Neighbourhood variables describe the characteristics of the local area in which the property is located and census data are a good indicator of these attributes. Therefore each property was matched to census derived variables at three spatial scales varying from output area (the smallest area for which census data are available in Scotland), to all output areas within 200m of the property, and the postcode sector level. These allowed the consideration of local as well as wider neighbourhood effects. The census variables used were chosen on the criterion that previous studies had shown them to be related to the level of social deprivation in an area (Carstairs and Morris, 1992).
Accessibility variables define the ease with which local amenities can be reached from the property and for this study schools, bus routes, railway stations, shops, parks, and the Central Business District were all considered. Having located these facilities using various local directories, they were grid referenced using ADDRESS-POINT and Land-Line.Plus. Three separate measure of accessibility, car travel times, walking distance and straight line distance were then calculated from each amenity to every property. Car travel times were calculated using the road network and estimates of road speeds along various road types (DOT, 1993). Walking distances were calculated using the same network although this was amended to exclude routes unsuitable for pedestrians (e.g. motorways) and supplemented with pedestrian only routes such as paths and footbridges. The latter were identified from Land-Line.Plus.
Having defined variables relating to the structure, neighbourhood and accessibility of each property, environmental variables relating of each property were specified. Although several different environmental variables were researched, this paper will concentrate specifically upon the visual impact and noise associated with roads.
The assessment of visual impact for any feature in the landscape is a good example of how a HP study can be improved through use of a GIS. In traditional HP studies visual impact has been assessed by laboriously visiting all the sample properties and, for instance, recording whether a river can be seen from the property (McLeod, 1984). Using GIS allows us not only to determine whether the river can be seen in a fraction of the time, but also permits more sophisticated measures of visual impact to be considered. For example, how much of the river can be seen and how far away it is (Fisher, 1996).

- WHAT IS REQUIRED
Continue the text on property price variables, picking up after its final sentence. The items that follow are separate material and do not belong to the text on property price variables.

Extracted page text data
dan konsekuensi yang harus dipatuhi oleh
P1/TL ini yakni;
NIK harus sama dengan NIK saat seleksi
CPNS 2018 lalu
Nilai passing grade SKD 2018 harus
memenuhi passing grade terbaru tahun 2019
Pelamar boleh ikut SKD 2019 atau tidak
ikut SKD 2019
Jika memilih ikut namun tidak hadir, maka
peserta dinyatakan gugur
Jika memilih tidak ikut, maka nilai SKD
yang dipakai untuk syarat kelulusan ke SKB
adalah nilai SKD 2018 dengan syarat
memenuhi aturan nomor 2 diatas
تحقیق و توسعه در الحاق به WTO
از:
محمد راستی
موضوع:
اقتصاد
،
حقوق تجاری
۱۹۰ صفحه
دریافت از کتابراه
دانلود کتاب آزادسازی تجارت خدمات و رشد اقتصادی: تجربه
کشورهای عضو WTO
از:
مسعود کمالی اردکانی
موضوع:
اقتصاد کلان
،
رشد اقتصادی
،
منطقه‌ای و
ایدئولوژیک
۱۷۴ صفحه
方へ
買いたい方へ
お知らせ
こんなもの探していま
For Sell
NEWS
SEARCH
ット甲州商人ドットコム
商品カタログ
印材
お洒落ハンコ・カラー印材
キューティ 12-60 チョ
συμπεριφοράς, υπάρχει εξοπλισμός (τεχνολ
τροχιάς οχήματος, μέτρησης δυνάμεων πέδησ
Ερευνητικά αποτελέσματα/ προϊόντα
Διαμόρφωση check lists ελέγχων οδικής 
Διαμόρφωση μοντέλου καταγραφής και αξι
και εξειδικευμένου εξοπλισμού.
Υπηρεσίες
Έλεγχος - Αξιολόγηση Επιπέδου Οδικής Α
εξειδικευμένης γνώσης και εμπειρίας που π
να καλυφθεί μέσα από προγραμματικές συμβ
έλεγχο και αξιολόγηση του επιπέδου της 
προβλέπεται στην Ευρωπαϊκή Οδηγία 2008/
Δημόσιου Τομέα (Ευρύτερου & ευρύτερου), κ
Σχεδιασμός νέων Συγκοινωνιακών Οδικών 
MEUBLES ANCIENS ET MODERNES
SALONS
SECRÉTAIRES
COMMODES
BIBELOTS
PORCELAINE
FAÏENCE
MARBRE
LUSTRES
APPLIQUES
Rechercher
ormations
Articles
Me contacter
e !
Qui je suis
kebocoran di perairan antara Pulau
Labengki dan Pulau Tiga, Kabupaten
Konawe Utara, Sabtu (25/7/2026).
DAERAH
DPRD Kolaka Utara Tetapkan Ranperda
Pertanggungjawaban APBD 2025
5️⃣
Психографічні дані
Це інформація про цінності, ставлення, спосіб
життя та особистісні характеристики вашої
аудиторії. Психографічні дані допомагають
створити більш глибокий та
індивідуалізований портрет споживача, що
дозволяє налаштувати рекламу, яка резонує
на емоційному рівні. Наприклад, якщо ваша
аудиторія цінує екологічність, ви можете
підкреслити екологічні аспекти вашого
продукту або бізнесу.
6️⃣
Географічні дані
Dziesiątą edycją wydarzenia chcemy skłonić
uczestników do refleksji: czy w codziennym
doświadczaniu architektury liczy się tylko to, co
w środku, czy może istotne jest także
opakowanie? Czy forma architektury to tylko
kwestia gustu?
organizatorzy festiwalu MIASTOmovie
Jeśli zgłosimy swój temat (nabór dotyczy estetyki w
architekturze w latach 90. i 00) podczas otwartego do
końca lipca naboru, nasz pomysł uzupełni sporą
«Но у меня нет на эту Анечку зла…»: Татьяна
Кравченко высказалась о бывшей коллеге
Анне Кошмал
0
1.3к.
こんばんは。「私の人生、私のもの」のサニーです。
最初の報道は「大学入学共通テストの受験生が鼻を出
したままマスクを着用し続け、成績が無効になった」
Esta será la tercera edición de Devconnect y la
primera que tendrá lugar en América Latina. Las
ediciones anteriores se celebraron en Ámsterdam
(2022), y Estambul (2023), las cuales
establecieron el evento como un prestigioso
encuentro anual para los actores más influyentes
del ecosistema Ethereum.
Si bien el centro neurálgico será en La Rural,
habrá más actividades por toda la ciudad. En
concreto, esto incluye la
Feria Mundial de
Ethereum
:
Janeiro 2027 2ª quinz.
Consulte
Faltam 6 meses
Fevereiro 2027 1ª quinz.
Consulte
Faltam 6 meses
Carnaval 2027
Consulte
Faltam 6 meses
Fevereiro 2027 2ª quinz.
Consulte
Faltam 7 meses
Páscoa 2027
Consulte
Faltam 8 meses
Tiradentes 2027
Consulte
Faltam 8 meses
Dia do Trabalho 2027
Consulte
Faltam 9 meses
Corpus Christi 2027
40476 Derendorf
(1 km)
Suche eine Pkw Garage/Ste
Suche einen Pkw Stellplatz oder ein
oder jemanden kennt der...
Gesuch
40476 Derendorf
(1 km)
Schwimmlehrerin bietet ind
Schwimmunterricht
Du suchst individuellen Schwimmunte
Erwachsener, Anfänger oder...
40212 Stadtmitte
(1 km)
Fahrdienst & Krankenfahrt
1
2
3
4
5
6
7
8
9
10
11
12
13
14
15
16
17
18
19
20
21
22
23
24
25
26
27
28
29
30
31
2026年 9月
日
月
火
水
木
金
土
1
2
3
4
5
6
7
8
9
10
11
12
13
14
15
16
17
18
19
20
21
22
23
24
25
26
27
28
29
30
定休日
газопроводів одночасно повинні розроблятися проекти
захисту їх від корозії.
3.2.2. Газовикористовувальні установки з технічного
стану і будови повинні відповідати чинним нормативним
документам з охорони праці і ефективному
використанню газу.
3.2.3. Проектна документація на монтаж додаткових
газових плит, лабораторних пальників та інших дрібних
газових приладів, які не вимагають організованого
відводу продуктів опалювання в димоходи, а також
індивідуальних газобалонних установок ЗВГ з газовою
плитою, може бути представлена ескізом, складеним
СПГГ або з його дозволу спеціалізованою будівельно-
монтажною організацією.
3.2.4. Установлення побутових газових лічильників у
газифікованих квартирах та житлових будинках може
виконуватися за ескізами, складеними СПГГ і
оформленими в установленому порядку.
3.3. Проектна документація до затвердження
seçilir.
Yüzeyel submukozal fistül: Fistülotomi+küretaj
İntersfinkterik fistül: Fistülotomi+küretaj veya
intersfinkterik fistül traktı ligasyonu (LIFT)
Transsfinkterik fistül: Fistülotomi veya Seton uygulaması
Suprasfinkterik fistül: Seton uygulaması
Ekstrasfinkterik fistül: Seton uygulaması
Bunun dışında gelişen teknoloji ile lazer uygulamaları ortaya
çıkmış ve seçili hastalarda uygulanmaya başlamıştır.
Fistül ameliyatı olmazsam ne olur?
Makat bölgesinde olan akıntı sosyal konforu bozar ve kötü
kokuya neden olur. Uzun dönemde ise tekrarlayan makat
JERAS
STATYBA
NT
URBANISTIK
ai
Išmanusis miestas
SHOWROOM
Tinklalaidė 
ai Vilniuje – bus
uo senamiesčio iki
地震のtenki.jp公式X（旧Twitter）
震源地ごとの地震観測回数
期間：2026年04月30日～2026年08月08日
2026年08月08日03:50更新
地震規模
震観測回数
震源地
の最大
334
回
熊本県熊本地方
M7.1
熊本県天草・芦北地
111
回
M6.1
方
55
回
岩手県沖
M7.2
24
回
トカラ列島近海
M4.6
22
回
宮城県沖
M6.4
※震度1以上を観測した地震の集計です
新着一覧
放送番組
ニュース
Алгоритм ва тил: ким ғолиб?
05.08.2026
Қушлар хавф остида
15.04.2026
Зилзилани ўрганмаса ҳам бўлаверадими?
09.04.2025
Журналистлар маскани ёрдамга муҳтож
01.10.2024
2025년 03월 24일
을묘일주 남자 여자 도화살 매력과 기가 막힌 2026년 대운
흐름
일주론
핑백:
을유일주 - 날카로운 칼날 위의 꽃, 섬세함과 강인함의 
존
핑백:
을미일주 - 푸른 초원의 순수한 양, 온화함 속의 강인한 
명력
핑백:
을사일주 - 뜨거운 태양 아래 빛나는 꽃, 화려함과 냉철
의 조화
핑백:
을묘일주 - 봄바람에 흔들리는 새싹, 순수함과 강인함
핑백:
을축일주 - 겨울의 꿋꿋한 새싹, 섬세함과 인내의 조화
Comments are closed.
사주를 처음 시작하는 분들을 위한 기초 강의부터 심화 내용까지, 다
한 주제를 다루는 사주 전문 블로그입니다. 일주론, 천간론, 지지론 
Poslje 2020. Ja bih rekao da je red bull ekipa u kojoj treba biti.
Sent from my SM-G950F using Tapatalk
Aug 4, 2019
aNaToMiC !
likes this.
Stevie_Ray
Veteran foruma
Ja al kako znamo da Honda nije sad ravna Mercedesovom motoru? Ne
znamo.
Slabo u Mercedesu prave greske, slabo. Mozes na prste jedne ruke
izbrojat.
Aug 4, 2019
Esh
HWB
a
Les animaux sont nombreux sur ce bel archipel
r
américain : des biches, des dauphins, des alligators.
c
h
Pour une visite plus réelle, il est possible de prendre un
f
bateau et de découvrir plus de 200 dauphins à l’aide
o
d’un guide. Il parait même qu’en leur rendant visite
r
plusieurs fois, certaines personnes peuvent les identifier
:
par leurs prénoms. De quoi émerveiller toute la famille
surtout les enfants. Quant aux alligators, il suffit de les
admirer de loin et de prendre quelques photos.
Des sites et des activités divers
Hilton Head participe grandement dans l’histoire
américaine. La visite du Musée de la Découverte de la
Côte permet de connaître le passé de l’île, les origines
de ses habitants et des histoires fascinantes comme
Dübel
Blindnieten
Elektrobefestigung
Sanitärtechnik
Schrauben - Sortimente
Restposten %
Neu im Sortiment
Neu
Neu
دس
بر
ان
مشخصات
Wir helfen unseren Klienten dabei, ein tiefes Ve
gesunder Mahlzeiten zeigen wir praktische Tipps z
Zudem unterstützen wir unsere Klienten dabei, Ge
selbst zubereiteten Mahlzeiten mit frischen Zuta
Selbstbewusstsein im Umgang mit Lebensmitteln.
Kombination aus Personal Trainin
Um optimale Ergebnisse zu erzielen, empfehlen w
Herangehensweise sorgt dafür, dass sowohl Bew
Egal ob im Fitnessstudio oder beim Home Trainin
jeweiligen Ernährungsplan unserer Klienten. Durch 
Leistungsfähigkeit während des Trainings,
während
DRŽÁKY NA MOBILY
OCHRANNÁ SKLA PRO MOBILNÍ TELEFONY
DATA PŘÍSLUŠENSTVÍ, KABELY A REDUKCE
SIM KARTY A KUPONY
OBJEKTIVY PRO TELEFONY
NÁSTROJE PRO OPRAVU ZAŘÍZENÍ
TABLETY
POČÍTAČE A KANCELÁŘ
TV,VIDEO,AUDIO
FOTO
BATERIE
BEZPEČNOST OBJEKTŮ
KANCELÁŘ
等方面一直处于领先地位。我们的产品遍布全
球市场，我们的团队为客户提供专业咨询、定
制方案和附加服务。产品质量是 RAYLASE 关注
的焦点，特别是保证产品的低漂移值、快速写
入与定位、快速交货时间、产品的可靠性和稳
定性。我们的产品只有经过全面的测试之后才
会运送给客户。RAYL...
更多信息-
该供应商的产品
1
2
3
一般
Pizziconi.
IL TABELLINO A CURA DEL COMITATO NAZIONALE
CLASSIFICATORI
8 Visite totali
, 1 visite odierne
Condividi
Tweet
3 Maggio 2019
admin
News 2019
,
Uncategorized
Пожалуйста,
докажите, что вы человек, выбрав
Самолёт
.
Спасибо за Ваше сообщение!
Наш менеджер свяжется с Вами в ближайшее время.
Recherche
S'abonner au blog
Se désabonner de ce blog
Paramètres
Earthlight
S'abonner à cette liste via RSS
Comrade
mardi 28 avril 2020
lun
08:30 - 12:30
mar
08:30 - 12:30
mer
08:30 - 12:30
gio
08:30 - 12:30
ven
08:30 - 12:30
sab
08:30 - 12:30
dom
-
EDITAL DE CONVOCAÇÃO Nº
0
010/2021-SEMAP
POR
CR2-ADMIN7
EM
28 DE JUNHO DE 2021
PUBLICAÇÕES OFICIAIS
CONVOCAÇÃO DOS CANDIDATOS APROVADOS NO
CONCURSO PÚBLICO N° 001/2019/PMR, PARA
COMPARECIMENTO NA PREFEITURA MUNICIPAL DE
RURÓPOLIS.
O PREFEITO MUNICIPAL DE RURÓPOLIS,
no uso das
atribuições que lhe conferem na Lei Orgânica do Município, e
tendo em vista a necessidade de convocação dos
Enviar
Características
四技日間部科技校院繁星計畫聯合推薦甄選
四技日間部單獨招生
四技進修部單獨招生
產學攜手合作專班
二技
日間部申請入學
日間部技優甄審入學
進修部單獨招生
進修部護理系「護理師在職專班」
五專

- WRITTEN REPLY
Obtaining measures of visual impact for each property was performed in two steps. The first involved calculating what could be seen from each property. Measures of impact were derived by weighting each visible cell by its distance from the observer (Howes and Gatrell, 1993).
To calculate what can be seen from each property a Digital Terrain Model (DTM) of the study area was created. This was created from several components, the first of which is land elevation. Contours and spot heights were extracted from Land-Form PROFILE tiles for the study area. This is a dataset produced by the OS and contains contours and spot heights from 1:10000 scale maps (OS, 1996). River and tidal limits were extracted from Land-Line.Plus and used to represent sharp changes in slope (breaklines). These were modelled into a triangulated irregular network (TIN) and then interpolation techniques were used to extract a 1 square metre grid of land heights. However, as the study area is predominantly urban, the impact of buildings upon what can be seen from each property also needed to be taken into account. This was achieved by extracting every building's location from Land-Line.Plus. Each building was then visually inspected via a site survey, and the height recorded in terms of the number of storeys. A grid was subsequently created of building heights by assuming that each storey was 3 metres high.
The land surface in cities is often disturbed by cuttings and embankments. Locations of such features are shown on Land-Line.Plus and then were taken into account by assuming each slope to be 30 degrees steep. This information was used to create a TIN of slopes in the study area. Although this method is fairly basic, the results that it produced were felt to be superior to any approach which simply ignored slopes. This TIN of cuttings and embankments was converted into a 1 metre grid. The grids of building heights, slopes and land elevations were combined to create a final DTM of the study area. This process is illustrated in Figure 1.
Figure 1: The procedure used to define and urban DTM
A viewshed was then calculated from a central point at the front or back of each property and was designed to simulate the view from a property's window. The viewsheds were thus calculated using an observer height of 2 metres and a viewing angle of 45 degrees either side of the perpendicular to each building. The resolution of the final DTM (1 m) was essential to preserve the accuracy of the original data. However, this meant that the processing requirements for each viewshed were large with the consequence that each viewshed had to be constrained to a horizontal distance of 500m.
The resulting viewsheds were overlaid with a land use map to show which land uses could be seen from each property. The land use map was created by extracting the lines and polygons representing various land uses from Land-Line.Plus. These included features such as roads, buildings and water bodies. The resulting map did not comprehensively classify all land uses, but identified those whose location could be determined with a large degree of certainty. These were also land uses which it was thought might affect property prices.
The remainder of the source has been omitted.